### Records for this exercise ###

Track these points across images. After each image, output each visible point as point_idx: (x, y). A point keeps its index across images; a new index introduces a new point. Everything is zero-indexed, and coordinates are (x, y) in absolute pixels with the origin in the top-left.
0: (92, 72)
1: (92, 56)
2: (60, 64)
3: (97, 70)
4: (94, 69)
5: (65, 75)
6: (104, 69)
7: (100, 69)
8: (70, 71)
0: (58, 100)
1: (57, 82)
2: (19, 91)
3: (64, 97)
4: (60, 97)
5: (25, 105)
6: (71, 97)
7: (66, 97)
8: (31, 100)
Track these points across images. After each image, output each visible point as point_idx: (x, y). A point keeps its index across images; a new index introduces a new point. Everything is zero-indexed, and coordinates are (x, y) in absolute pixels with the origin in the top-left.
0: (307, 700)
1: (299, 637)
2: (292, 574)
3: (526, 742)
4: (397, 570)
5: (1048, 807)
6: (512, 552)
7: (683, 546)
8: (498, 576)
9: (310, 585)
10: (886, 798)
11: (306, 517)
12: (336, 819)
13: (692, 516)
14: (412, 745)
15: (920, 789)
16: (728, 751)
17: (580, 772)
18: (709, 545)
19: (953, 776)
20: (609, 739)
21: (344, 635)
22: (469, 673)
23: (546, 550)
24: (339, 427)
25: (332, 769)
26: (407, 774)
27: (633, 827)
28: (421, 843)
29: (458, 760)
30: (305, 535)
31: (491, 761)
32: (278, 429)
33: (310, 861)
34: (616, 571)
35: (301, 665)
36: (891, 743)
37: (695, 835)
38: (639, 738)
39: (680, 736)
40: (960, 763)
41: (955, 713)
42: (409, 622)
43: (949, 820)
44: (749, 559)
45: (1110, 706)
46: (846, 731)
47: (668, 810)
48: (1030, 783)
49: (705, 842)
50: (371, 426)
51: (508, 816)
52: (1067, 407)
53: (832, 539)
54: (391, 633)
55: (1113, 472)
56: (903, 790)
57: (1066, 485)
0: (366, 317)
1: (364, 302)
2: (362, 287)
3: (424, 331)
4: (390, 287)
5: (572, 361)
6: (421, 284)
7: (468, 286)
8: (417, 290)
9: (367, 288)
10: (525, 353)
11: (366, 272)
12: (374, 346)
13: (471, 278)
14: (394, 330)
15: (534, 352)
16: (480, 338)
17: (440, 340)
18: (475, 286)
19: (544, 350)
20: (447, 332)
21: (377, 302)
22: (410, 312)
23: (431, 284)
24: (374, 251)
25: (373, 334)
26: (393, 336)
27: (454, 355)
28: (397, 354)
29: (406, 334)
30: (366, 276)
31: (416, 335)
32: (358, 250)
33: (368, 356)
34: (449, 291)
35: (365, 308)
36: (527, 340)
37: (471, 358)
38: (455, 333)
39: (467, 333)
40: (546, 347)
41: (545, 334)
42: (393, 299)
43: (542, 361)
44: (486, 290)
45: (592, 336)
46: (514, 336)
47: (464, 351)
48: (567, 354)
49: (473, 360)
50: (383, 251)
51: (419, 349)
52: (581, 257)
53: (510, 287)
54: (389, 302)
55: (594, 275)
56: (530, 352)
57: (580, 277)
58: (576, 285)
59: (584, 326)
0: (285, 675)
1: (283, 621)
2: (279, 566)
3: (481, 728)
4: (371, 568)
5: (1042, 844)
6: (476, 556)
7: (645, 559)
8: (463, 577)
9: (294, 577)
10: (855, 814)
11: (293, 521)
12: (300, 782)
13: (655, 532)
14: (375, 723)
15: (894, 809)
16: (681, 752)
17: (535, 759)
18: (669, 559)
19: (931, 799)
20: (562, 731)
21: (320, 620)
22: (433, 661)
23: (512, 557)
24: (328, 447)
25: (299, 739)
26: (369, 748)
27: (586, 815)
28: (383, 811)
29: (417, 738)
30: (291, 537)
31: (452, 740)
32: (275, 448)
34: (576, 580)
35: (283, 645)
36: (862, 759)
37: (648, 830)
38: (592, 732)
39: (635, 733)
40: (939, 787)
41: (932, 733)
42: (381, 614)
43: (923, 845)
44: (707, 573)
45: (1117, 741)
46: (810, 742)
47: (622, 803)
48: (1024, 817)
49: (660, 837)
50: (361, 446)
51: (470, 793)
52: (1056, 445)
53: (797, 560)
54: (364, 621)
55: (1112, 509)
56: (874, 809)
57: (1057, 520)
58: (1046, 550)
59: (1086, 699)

###

Assigned task. Could you format all of the data above as a JSON list of strings, one string per line, with blank lines left out?

Exercise result.
[
  "Track these points across images. After each image, output each visible point as point_idx: (x, y). A point keeps its index across images; a new index introduces a new point. Everything is zero-indexed, and coordinates are (x, y) in absolute pixels with the origin in the top-left.",
  "0: (92, 72)",
  "1: (92, 56)",
  "2: (60, 64)",
  "3: (97, 70)",
  "4: (94, 69)",
  "5: (65, 75)",
  "6: (104, 69)",
  "7: (100, 69)",
  "8: (70, 71)",
  "0: (58, 100)",
  "1: (57, 82)",
  "2: (19, 91)",
  "3: (64, 97)",
  "4: (60, 97)",
  "5: (25, 105)",
  "6: (71, 97)",
  "7: (66, 97)",
  "8: (31, 100)",
  "Track these points across images. After each image, output each visible point as point_idx: (x, y). A point keeps its index across images; a new index introduces a new point. Everything is zero-indexed, and coordinates are (x, y) in absolute pixels with the origin in the top-left.",
  "0: (307, 700)",
  "1: (299, 637)",
  "2: (292, 574)",
  "3: (526, 742)",
  "4: (397, 570)",
  "5: (1048, 807)",
  "6: (512, 552)",
  "7: (683, 546)",
  "8: (498, 576)",
  "9: (310, 585)",
  "10: (886, 798)",
  "11: (306, 517)",
  "12: (336, 819)",
  "13: (692, 516)",
  "14: (412, 745)",
  "15: (920, 789)",
  "16: (728, 751)",
  "17: (580, 772)",
  "18: (709, 545)",
  "19: (953, 776)",
  "20: (609, 739)",
  "21: (344, 635)",
  "22: (469, 673)",
  "23: (546, 550)",
  "24: (339, 427)",
  "25: (332, 769)",
  "26: (407, 774)",
  "27: (633, 827)",
  "28: (421, 843)",
  "29: (458, 760)",
  "30: (305, 535)",
  "31: (491, 761)",
  "32: (278, 429)",
  "33: (310, 861)",
  "34: (616, 571)",
  "35: (301, 665)",
  "36: (891, 743)",
  "37: (695, 835)",
  "38: (639, 738)",
  "39: (680, 736)",
  "40: (960, 763)",
  "41: (955, 713)",
  "42: (409, 622)",
  "43: (949, 820)",
  "44: (749, 559)",
  "45: (1110, 706)",
  "46: (846, 731)",
  "47: (668, 810)",
  "48: (1030, 783)",
  "49: (705, 842)",
  "50: (371, 426)",
  "51: (508, 816)",
  "52: (1067, 407)",
  "53: (832, 539)",
  "54: (391, 633)",
  "55: (1113, 472)",
  "56: (903, 790)",
  "57: (1066, 485)",
  "0: (366, 317)",
  "1: (364, 302)",
  "2: (362, 287)",
  "3: (424, 331)",
  "4: (390, 287)",
  "5: (572, 361)",
  "6: (421, 284)",
  "7: (468, 286)",
  "8: (417, 290)",
  "9: (367, 288)",
  "10: (525, 353)",
  "11: (366, 272)",
  "12: (374, 346)",
  "13: (471, 278)",
  "14: (394, 330)",
  "15: (534, 352)",
  "16: (480, 338)",
  "17: (440, 340)",
  "18: (475, 286)",
  "19: (544, 350)",
  "20: (447, 332)",
  "21: (377, 302)",
  "22: (410, 312)",
  "23: (431, 284)",
  "24: (374, 251)",
  "25: (373, 334)",
  "26: (393, 336)",
  "27: (454, 355)",
  "28: (397, 354)",
  "29: (406, 334)",
  "30: (366, 276)",
  "31: (416, 335)",
  "32: (358, 250)",
  "33: (368, 356)",
  "34: (449, 291)",
  "35: (365, 308)",
  "36: (527, 340)",
  "37: (471, 358)",
  "38: (455, 333)",
  "39: (467, 333)",
  "40: (546, 347)",
  "41: (545, 334)",
  "42: (393, 299)",
  "43: (542, 361)",
  "44: (486, 290)",
  "45: (592, 336)",
  "46: (514, 336)",
  "47: (464, 351)",
  "48: (567, 354)",
  "49: (473, 360)",
  "50: (383, 251)",
  "51: (419, 349)",
  "52: (581, 257)",
  "53: (510, 287)",
  "54: (389, 302)",
  "55: (594, 275)",
  "56: (530, 352)",
  "57: (580, 277)",
  "58: (576, 285)",
  "59: (584, 326)",
  "0: (285, 675)",
  "1: (283, 621)",
  "2: (279, 566)",
  "3: (481, 728)",
  "4: (371, 568)",
  "5: (1042, 844)",
  "6: (476, 556)",
  "7: (645, 559)",
  "8: (463, 577)",
  "9: (294, 577)",
  "10: (855, 814)",
  "11: (293, 521)",
  "12: (300, 782)",
  "13: (655, 532)",
  "14: (375, 723)",
  "15: (894, 809)",
  "16: (681, 752)",
  "17: (535, 759)",
  "18: (669, 559)",
  "19: (931, 799)",
  "20: (562, 731)",
  "21: (320, 620)",
  "22: (433, 661)",
  "23: (512, 557)",
  "24: (328, 447)",
  "25: (299, 739)",
  "26: (369, 748)",
  "27: (586, 815)",
  "28: (383, 811)",
  "29: (417, 738)",
  "30: (291, 537)",
  "31: (452, 740)",
  "32: (275, 448)",
  "34: (576, 580)",
  "35: (283, 645)",
  "36: (862, 759)",
  "37: (648, 830)",
  "38: (592, 732)",
  "39: (635, 733)",
  "40: (939, 787)",
  "41: (932, 733)",
  "42: (381, 614)",
  "43: (923, 845)",
  "44: (707, 573)",
  "45: (1117, 741)",
  "46: (810, 742)",
  "47: (622, 803)",
  "48: (1024, 817)",
  "49: (660, 837)",
  "50: (361, 446)",
  "51: (470, 793)",
  "52: (1056, 445)",
  "53: (797, 560)",
  "54: (364, 621)",
  "55: (1112, 509)",
  "56: (874, 809)",
  "57: (1057, 520)",
  "58: (1046, 550)",
  "59: (1086, 699)"
]